------ Listed entries ------
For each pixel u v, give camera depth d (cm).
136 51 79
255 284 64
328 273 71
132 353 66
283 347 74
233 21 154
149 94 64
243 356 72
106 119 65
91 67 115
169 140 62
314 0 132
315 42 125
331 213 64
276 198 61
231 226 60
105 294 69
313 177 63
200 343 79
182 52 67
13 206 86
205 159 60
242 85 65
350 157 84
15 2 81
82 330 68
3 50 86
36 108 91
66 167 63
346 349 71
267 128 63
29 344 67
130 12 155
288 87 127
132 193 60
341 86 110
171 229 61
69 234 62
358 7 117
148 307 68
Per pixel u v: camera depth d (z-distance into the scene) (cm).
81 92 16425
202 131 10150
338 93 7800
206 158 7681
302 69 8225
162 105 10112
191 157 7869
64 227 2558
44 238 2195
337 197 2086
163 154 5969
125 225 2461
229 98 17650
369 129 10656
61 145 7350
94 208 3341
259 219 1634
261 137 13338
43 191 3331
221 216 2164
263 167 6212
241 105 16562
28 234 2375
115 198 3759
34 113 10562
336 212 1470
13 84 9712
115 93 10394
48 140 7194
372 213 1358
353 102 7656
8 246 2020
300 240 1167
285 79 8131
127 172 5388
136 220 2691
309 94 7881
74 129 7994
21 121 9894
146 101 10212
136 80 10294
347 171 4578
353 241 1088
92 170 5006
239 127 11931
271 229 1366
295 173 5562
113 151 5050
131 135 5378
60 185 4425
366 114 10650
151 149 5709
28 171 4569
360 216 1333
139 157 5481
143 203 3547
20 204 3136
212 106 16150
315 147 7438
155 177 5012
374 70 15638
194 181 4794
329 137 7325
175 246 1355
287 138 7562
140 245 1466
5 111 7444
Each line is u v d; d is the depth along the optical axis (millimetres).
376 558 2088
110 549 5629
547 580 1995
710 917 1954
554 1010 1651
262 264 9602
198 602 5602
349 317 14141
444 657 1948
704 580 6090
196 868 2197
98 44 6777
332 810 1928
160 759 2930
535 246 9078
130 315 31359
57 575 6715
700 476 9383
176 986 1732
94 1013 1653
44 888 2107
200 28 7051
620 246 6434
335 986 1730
------
------ Listed entries ------
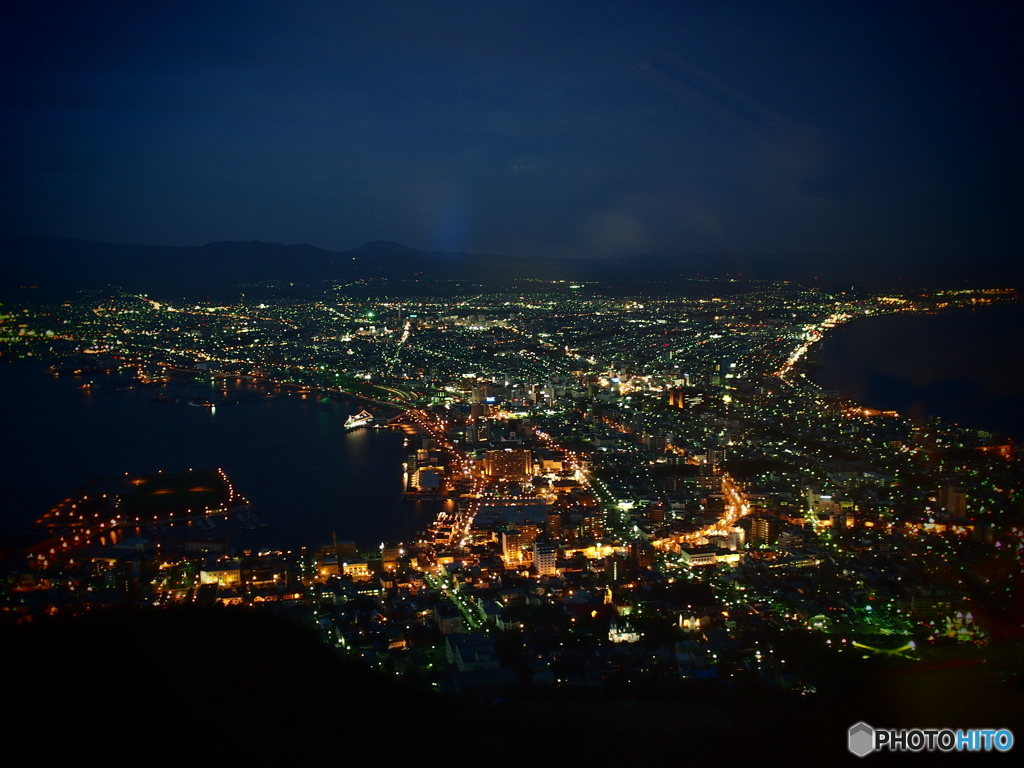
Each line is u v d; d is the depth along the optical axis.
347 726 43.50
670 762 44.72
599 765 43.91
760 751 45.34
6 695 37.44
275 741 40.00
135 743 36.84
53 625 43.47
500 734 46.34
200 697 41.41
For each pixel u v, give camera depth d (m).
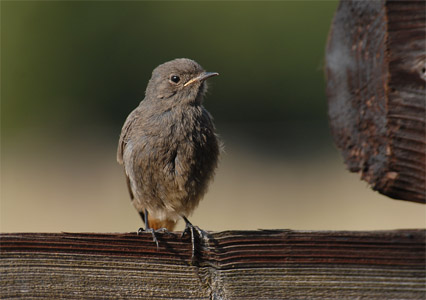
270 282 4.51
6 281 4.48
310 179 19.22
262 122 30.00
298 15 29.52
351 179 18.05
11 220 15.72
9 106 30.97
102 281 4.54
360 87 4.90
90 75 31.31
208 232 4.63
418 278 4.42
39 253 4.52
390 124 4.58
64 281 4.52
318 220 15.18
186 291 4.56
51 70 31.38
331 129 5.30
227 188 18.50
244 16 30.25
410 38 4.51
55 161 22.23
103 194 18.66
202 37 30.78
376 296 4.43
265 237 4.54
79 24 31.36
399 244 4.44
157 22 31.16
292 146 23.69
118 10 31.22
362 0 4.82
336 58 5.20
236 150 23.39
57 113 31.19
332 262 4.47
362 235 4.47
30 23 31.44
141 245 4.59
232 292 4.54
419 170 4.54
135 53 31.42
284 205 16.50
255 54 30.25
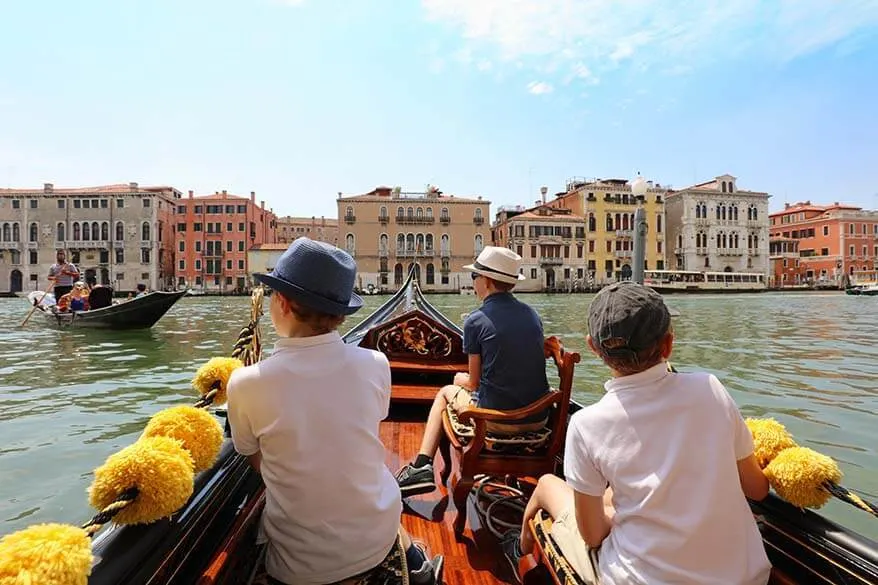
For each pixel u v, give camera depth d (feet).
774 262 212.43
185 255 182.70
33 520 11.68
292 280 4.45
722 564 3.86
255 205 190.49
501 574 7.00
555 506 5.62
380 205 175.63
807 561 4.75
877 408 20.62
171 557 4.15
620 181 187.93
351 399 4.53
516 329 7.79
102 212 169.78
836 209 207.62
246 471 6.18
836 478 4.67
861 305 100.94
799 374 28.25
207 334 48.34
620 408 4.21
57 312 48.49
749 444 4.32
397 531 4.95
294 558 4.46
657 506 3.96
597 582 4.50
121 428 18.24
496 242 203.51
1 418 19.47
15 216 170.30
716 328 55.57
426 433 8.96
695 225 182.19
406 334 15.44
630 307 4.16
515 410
------
Work order:
The response must hold only the lines above from the line with "287 138 7562" through the line with "94 1013 1653", each copied exactly, both ends kept.

Response box:
287 138 7562
140 245 1466
5 111 7444
Each line is u v d; d is the depth along the optical axis (millimetres).
376 558 2088
110 549 5629
547 580 1995
710 917 1954
554 1010 1651
262 264 9602
198 602 5602
349 317 14141
444 657 1948
704 580 6090
196 868 2197
98 44 6777
332 810 1928
160 759 2930
535 246 9078
130 315 31359
57 575 6715
700 476 9383
176 986 1732
94 1013 1653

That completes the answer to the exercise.